The major encoding choices are:


  • States: are used to indicate the current status of each thread: idle (light blue), running (dark blue), blocked (red), creating work (yellow), or library (green).
  • Events: are used to signal events during the execution; they have associated types and values related to the original program and OpenMP parallelisation, and to display performance statistics (cache misses, invalidations, ...) gathered from hardware counters

Dimemas



The Dimemas simulator generates message passing traces with similar encoding as the MPItrace. The major difference is in the specification of the communication. Dimemas can differentiate between startup and transfer in a communication. So the traces generated by it have an additional state that encodes the startup part of a communication. Also quite interesting is that these traces really differentiate between physical communication (actual data transfer through the network) and logical communication (from the send request till the return of the receive request).

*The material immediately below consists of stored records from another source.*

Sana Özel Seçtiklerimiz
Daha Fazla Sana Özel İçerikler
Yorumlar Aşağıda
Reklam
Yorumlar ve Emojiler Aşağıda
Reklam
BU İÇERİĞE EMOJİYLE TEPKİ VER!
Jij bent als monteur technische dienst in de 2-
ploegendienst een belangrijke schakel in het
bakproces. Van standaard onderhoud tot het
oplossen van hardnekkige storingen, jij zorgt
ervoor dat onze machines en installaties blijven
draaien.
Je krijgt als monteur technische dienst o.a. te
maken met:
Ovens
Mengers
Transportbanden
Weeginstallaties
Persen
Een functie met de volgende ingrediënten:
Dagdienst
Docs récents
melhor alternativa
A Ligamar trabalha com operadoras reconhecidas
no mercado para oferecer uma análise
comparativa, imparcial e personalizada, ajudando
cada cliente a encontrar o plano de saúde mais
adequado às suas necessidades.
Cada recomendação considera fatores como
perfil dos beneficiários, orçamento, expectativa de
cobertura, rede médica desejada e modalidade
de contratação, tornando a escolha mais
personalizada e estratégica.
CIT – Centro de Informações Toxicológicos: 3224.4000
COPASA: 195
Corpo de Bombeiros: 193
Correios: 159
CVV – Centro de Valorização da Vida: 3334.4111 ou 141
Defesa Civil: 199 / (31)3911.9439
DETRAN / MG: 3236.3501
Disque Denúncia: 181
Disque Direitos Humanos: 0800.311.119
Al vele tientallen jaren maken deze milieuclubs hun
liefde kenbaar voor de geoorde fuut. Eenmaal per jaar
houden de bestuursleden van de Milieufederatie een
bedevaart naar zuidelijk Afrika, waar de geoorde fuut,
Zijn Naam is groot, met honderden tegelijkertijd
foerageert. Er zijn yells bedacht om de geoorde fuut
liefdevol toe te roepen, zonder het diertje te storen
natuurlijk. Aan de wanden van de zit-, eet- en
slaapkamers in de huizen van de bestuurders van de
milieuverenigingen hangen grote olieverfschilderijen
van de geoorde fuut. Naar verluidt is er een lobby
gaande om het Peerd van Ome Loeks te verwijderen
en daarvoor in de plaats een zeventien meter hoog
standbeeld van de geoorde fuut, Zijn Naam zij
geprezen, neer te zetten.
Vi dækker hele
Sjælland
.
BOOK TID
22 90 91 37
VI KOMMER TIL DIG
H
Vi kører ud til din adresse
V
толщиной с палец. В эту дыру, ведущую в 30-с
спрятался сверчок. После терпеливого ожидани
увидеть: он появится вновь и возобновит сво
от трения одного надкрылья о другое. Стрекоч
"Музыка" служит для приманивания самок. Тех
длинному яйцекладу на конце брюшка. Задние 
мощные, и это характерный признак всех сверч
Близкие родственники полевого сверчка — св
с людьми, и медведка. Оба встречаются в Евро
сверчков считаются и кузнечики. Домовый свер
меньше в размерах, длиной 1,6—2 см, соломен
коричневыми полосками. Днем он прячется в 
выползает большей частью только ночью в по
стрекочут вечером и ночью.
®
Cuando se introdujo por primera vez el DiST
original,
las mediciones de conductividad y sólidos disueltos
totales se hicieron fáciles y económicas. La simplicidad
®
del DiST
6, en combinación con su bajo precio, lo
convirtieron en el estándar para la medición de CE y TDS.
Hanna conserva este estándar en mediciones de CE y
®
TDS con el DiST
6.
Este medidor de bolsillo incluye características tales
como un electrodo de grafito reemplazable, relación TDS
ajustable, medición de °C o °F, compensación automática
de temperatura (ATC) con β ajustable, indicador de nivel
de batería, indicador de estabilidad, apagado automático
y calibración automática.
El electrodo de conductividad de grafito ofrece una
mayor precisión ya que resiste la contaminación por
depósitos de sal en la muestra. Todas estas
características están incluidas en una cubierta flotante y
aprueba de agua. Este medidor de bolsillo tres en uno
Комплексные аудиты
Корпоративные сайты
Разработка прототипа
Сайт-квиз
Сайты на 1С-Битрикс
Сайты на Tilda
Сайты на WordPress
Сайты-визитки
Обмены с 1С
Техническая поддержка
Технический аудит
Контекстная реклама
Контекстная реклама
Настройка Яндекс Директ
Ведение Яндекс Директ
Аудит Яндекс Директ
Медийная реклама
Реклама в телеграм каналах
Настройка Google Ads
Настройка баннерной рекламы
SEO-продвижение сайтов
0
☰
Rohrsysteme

The Dimemas simulator reconstructs the time behavior of a parallel application on a machine modelled by a set of performance parameters. Thus, performance experiments can be done easily. The supported target architecture classes include networks of workstations, single and clustered SMPs, distributed memory parallel computers, and even heterogeneous systems.

For more information on Dimemas click here.



UTE translator

ute2paraver is a filter that translates UTE traces to the Paraver format. UTE is a tracing tool for IBM SP systems that obtains a fair amount of information about the activity of SP systems running MPI applications (or MPI+OpenMP). In addition to process activity, UTE records scheduling information.

The traces thus obtained with ute2paraver can be looked at through the Process model and Resource model perspective. With the first one, the activity of each thread, how may active threads has each MPI process or the instantaneous parallelism profile can be visualized.

With the Resource model, the scheduling of threads to processors or specific activity of each processor can be analyzed.



AIX Trace translator

 

aix2prv is a filter that translates traceso obtained with the IBM AIX trace facility to the Paraver format. The AIX trace facility allows to collect very low level information on the processes scheduling, system calls... for all the processes running on a SP node.

With this translator now we are able to use all the flexibility and potential of Paraver to analyze the low level detail information captured by the AIX trace facility.

With this new module we can study:

  • the impact of the system processes on the computing applications
  • the migrations between cpus of all the processes and the resources distribution
  • some internals on the libraries implementations
  • ...

MLP instrumentation


MLP is a programming model developed at NASA AMES where shared memory regions are allocated to perform the communication between processes. To support the instrumentation of MLP applications we created a special version of OMPItrace that intercepts the fork call. Gabriele Jost from NASA-AMES developed the instrumented version of the library. This functionality allow them to compare the efficiency of the MLP with respect to other programming models like MPI+OpenMP.

We have developped our own version of the MLP library and modified OMPItrace to intercept the MLP library calls including information of the hardware counters related to memory accesses. We are currently stuing the kind of information provided by these counters and how it can be used to analyze effect of memory placement on the performance of MLP programs.


Tracedrive preprocessing



Tracedrive is a new module we have developed during the last year to help on the instrumentation process. The first issue faced when tracing a large and unknown code is to identify the structure of the application. To avoid having to look at the source code of applications with hundreds of files, we developed a module that dynamically instrument an already running binary to collect information on the dynamic tree call. This information can be later analyzed with a gui interface to select the set of significative user routines to instrument with OMPItrace.